• _Task description_: Retype every row below character for character, leaving the pictures out of your answer.

═════ Material for the task

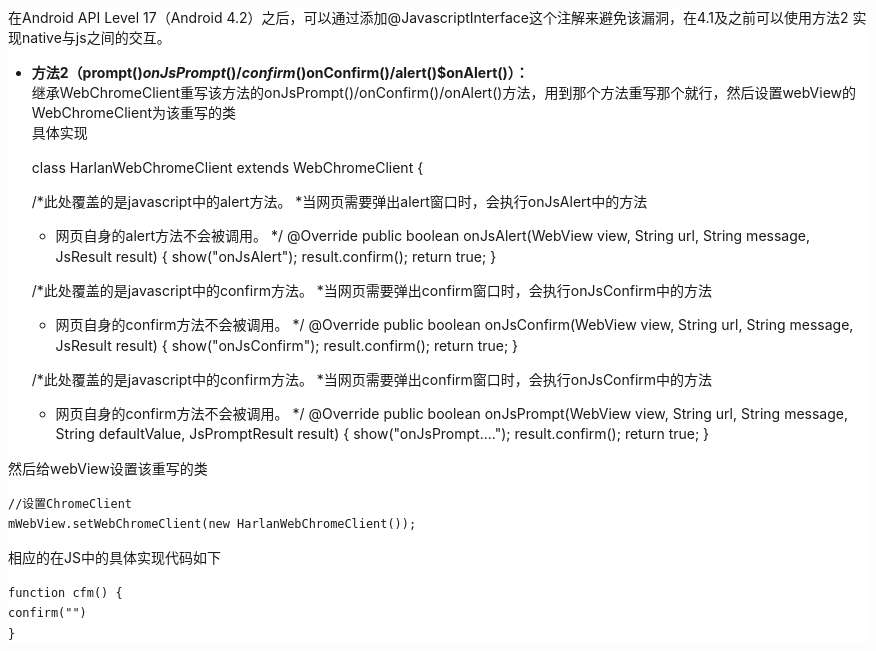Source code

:在Android API Level 17（Android 4.2）之后，可以通过添加@JavascriptInterface这个注解来避免该漏洞，在4.1及之前可以使用方法2 实现native与js之间的交互。  
- **方法2（prompt()$onJsPrompt()/confirm()$onConfirm()/alert()$onAlert()）：**  
继承WebChromeClient重写该方法的onJsPrompt()/onConfirm()/onAlert()方法，用到那个方法重写那个就行，然后设置webView的WebChromeClient为该重写的类  
具体实现
    
    class HarlanWebChromeClient extends WebChromeClient {
    
    /*此处覆盖的是javascript中的alert方法。
     *当网页需要弹出alert窗口时，会执行onJsAlert中的方法
     * 网页自身的alert方法不会被调用。
     */
    @Override
    public boolean onJsAlert(WebView view, String url, String message,
     JsResult result) {
    show("onJsAlert");
    result.confirm();
    return true;
    }
    
    /*此处覆盖的是javascript中的confirm方法。
     *当网页需要弹出confirm窗口时，会执行onJsConfirm中的方法
     * 网页自身的confirm方法不会被调用。
     */
    @Override
    public boolean onJsConfirm(WebView view, String url,
       String message, JsResult result) {
    show("onJsConfirm");
    result.confirm();
    return true;
    }
    
    /*此处覆盖的是javascript中的confirm方法。
     *当网页需要弹出confirm窗口时，会执行onJsConfirm中的方法
     * 网页自身的confirm方法不会被调用。
     */
    @Override
    public boolean onJsPrompt(WebView view, String url,
      String message, String defaultValue,
      JsPromptResult result) {
    show("onJsPrompt....");
    result.confirm();
    return true;
    }

然后给webView设置该重写的类

    //设置ChromeClient
    mWebView.setWebChromeClient(new HarlanWebChromeClient());

相应的在JS中的具体实现代码如下

    function cfm() {
    confirm("")
    }
    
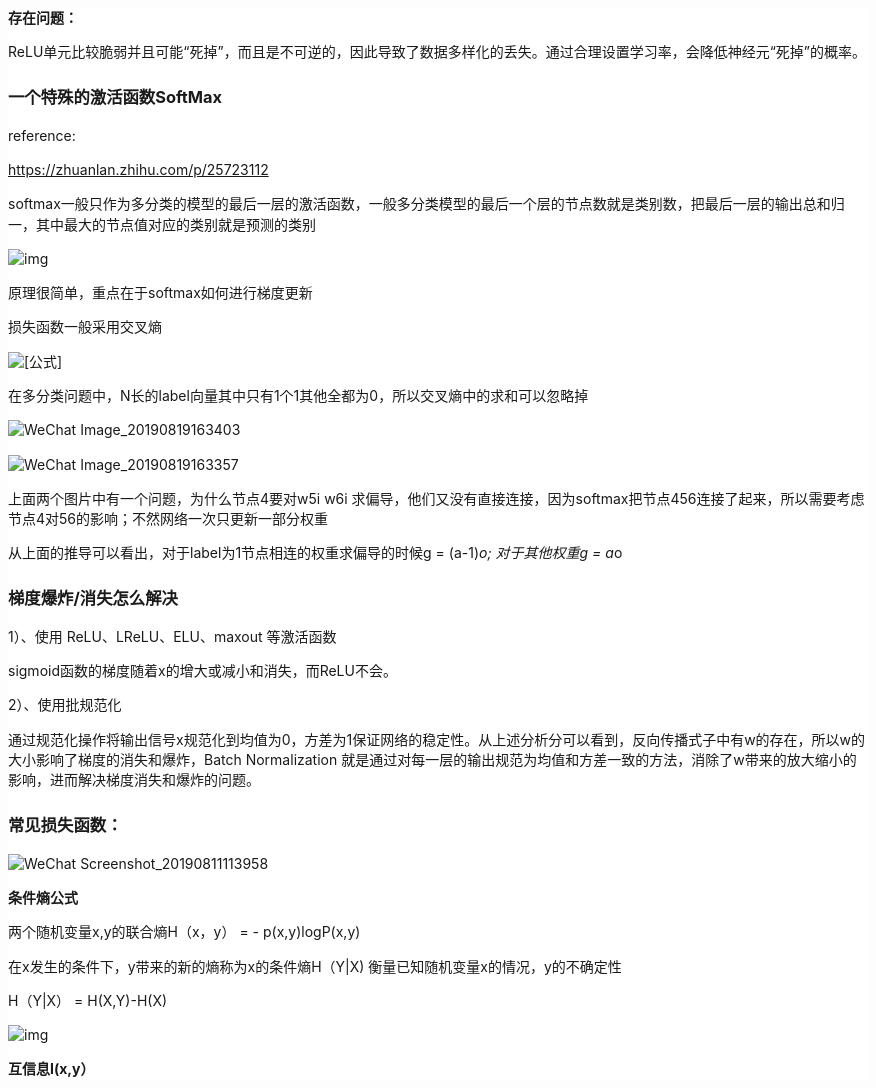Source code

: **存在问题：**

ReLU单元比较脆弱并且可能“死掉”，而且是不可逆的，因此导致了数据多样化的丢失。通过合理设置学习率，会降低神经元“死掉”的概率。

### **一个特殊的激活函数SoftMax**

reference:

https://zhuanlan.zhihu.com/p/25723112

softmax一般只作为多分类的模型的最后一层的激活函数，一般多分类模型的最后一个层的节点数就是类别数，把最后一层的输出总和归一，其中最大的节点值对应的类别就是预测的类别

![img](http://www.jiangwq.com/wp-content/uploads/2019/07/v2-65035de6fdfd8b2f13b930191e9a548b_hd.jpg)

原理很简单，重点在于softmax如何进行梯度更新

损失函数一般采用交叉熵

![[公式]](https://www.zhihu.com/equation?tex=Loss+%3D+-%5Csum_%7Bi%7D%5E%7B%7D%7By_%7Bi%7Dlna_%7Bi%7D+%7D+)

在多分类问题中，N长的label向量其中只有1个1其他全都为0，所以交叉熵中的求和可以忽略掉

 

![WeChat Image_20190819163403](http://www.jiangwq.com/wp-content/uploads/2019/07/WeChat-Image_20190819163403-700x933.jpg)

![WeChat Image_20190819163357](http://www.jiangwq.com/wp-content/uploads/2019/07/WeChat-Image_20190819163357-700x933.jpg)

上面两个图片中有一个问题，为什么节点4要对w5i w6i 求偏导，他们又没有直接连接，因为softmax把节点456连接了起来，所以需要考虑节点4对56的影响；不然网络一次只更新一部分权重

从上面的推导可以看出，对于label为1节点相连的权重求偏导的时候g = (a-1)*o; 对于其他权重g = a*o

### **梯度爆炸/消失怎么解决**

1）、使用 ReLU、LReLU、ELU、maxout 等激活函数

sigmoid函数的梯度随着x的增大或减小和消失，而ReLU不会。

2）、使用批规范化

通过规范化操作将输出信号x规范化到均值为0，方差为1保证网络的稳定性。从上述分析分可以看到，反向传播式子中有w的存在，所以w的大小影响了梯度的消失和爆炸，Batch Normalization 就是通过对每一层的输出规范为均值和方差一致的方法，消除了w带来的放大缩小的影响，进而解决梯度消失和爆炸的问题。

### **常见损失函数：**

![WeChat Screenshot_20190811113958](http://www.jiangwq.com/wp-content/uploads/2019/07/WeChat-Screenshot_20190811113958.png)

**条件熵公式**

两个随机变量x,y的联合熵H（x，y） = - p(x,y)logP(x,y)

在x发生的条件下，y带来的新的熵称为x的条件熵H（Y|X) 衡量已知随机变量x的情况，y的不确定性

H（Y|X） = H(X,Y)-H(X)

![img](https://uploadfiles.nowcoder.com/images/20190315/311436_1552628862555_DBA6F761056A8FA361E96F7E44D51F7B)

**互信息I(x,y）**
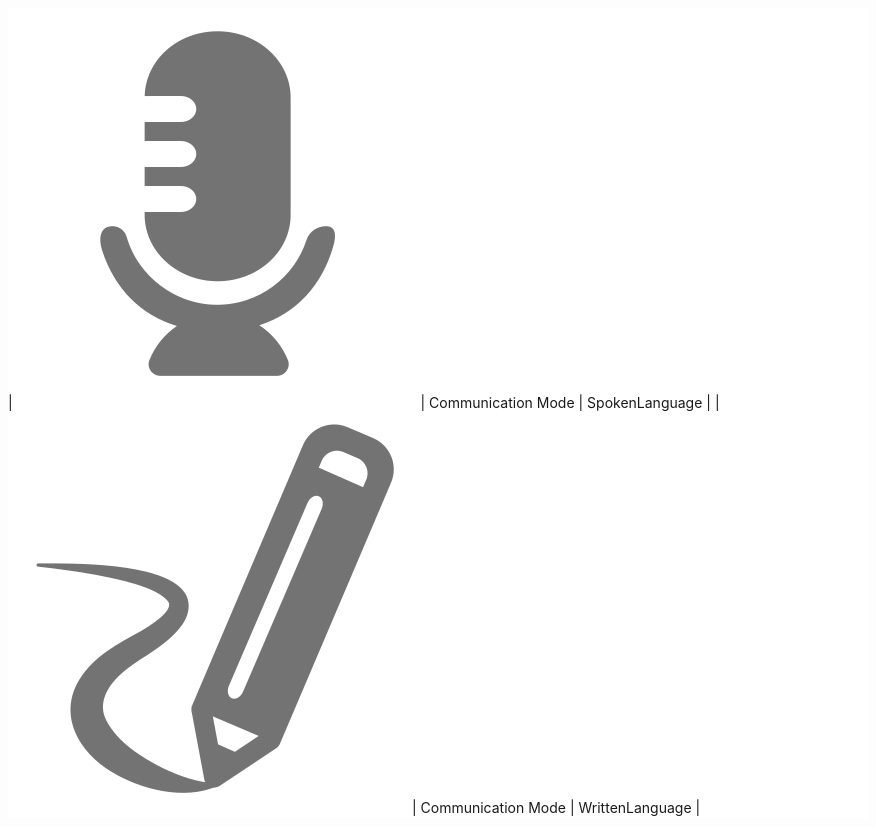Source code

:| ![SpokenLanguage Icon](/user-guides/portal/spokenlanguage.svg)   | Communication Mode | SpokenLanguage                                                                                                  |
| ![WrittenLanguage Icon](/user-guides/portal/writtenlanguage.svg) | Communication Mode | WrittenLanguage                                                                                                 |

══════════

• _Answer for this exercise_:
Source code

:在Android API Level 17（Android 4.2）之后，可以通过添加@JavascriptInterface这个注解来避免该漏洞，在4.1及之前可以使用方法2 实现native与js之间的交互。  
- **方法2（prompt()$onJsPrompt()/confirm()$onConfirm()/alert()$onAlert()）：**  
继承WebChromeClient重写该方法的onJsPrompt()/onConfirm()/onAlert()方法，用到那个方法重写那个就行，然后设置webView的WebChromeClient为该重写的类  
具体实现
    
    class HarlanWebChromeClient extends WebChromeClient {
    
    /*此处覆盖的是javascript中的alert方法。
     *当网页需要弹出alert窗口时，会执行onJsAlert中的方法
     * 网页自身的alert方法不会被调用。
     */
    @Override
    public boolean onJsAlert(WebView view, String url, String message,
     JsResult result) {
    show("onJsAlert");
    result.confirm();
    return true;
    }
    
    /*此处覆盖的是javascript中的confirm方法。
     *当网页需要弹出confirm窗口时，会执行onJsConfirm中的方法
     * 网页自身的confirm方法不会被调用。
     */
    @Override
    public boolean onJsConfirm(WebView view, String url,
       String message, JsResult result) {
    show("onJsConfirm");
    result.confirm();
    return true;
    }
    
    /*此处覆盖的是javascript中的confirm方法。
     *当网页需要弹出confirm窗口时，会执行onJsConfirm中的方法
     * 网页自身的confirm方法不会被调用。
     */
    @Override
    public boolean onJsPrompt(WebView view, String url,
      String message, String defaultValue,
      JsPromptResult result) {
    show("onJsPrompt....");
    result.confirm();
    return true;
    }

然后给webView设置该重写的类

    //设置ChromeClient
    mWebView.setWebChromeClient(new HarlanWebChromeClient());

相应的在JS中的具体实现代码如下

    function cfm() {
    confirm("")
    }
    
Source code

: **存在问题：**

ReLU单元比较脆弱并且可能“死掉”，而且是不可逆的，因此导致了数据多样化的丢失。通过合理设置学习率，会降低神经元“死掉”的概率。

### **一个特殊的激活函数SoftMax**

reference:

https://zhuanlan.zhihu.com/p/25723112

softmax一般只作为多分类的模型的最后一层的激活函数，一般多分类模型的最后一个层的节点数就是类别数，把最后一层的输出总和归一，其中最大的节点值对应的类别就是预测的类别

![img](http://www.jiangwq.com/wp-content/uploads/2019/07/v2-65035de6fdfd8b2f13b930191e9a548b_hd.jpg)

原理很简单，重点在于softmax如何进行梯度更新

损失函数一般采用交叉熵

![[公式]](https://www.zhihu.com/equation?tex=Loss+%3D+-%5Csum_%7Bi%7D%5E%7B%7D%7By_%7Bi%7Dlna_%7Bi%7D+%7D+)

在多分类问题中，N长的label向量其中只有1个1其他全都为0，所以交叉熵中的求和可以忽略掉

 

![WeChat Image_20190819163403](http://www.jiangwq.com/wp-content/uploads/2019/07/WeChat-Image_20190819163403-700x933.jpg)

![WeChat Image_20190819163357](http://www.jiangwq.com/wp-content/uploads/2019/07/WeChat-Image_20190819163357-700x933.jpg)

上面两个图片中有一个问题，为什么节点4要对w5i w6i 求偏导，他们又没有直接连接，因为softmax把节点456连接了起来，所以需要考虑节点4对56的影响；不然网络一次只更新一部分权重

从上面的推导可以看出，对于label为1节点相连的权重求偏导的时候g = (a-1)*o; 对于其他权重g = a*o

### **梯度爆炸/消失怎么解决**

1）、使用 ReLU、LReLU、ELU、maxout 等激活函数

sigmoid函数的梯度随着x的增大或减小和消失，而ReLU不会。

2）、使用批规范化

通过规范化操作将输出信号x规范化到均值为0，方差为1保证网络的稳定性。从上述分析分可以看到，反向传播式子中有w的存在，所以w的大小影响了梯度的消失和爆炸，Batch Normalization 就是通过对每一层的输出规范为均值和方差一致的方法，消除了w带来的放大缩小的影响，进而解决梯度消失和爆炸的问题。

### **常见损失函数：**

![WeChat Screenshot_20190811113958](http://www.jiangwq.com/wp-content/uploads/2019/07/WeChat-Screenshot_20190811113958.png)

**条件熵公式**

两个随机变量x,y的联合熵H（x，y） = - p(x,y)logP(x,y)

在x发生的条件下，y带来的新的熵称为x的条件熵H（Y|X) 衡量已知随机变量x的情况，y的不确定性

H（Y|X） = H(X,Y)-H(X)

![img](https://uploadfiles.nowcoder.com/images/20190315/311436_1552628862555_DBA6F761056A8FA361E96F7E44D51F7B)

**互信息I(x,y）**
Source code

:| ![SpokenLanguage Icon](/user-guides/portal/spokenlanguage.svg)   | Communication Mode | SpokenLanguage                                                                                                  |
| ![WrittenLanguage Icon](/user-guides/portal/writtenlanguage.svg) | Communication Mode | WrittenLanguage                                                                                                 |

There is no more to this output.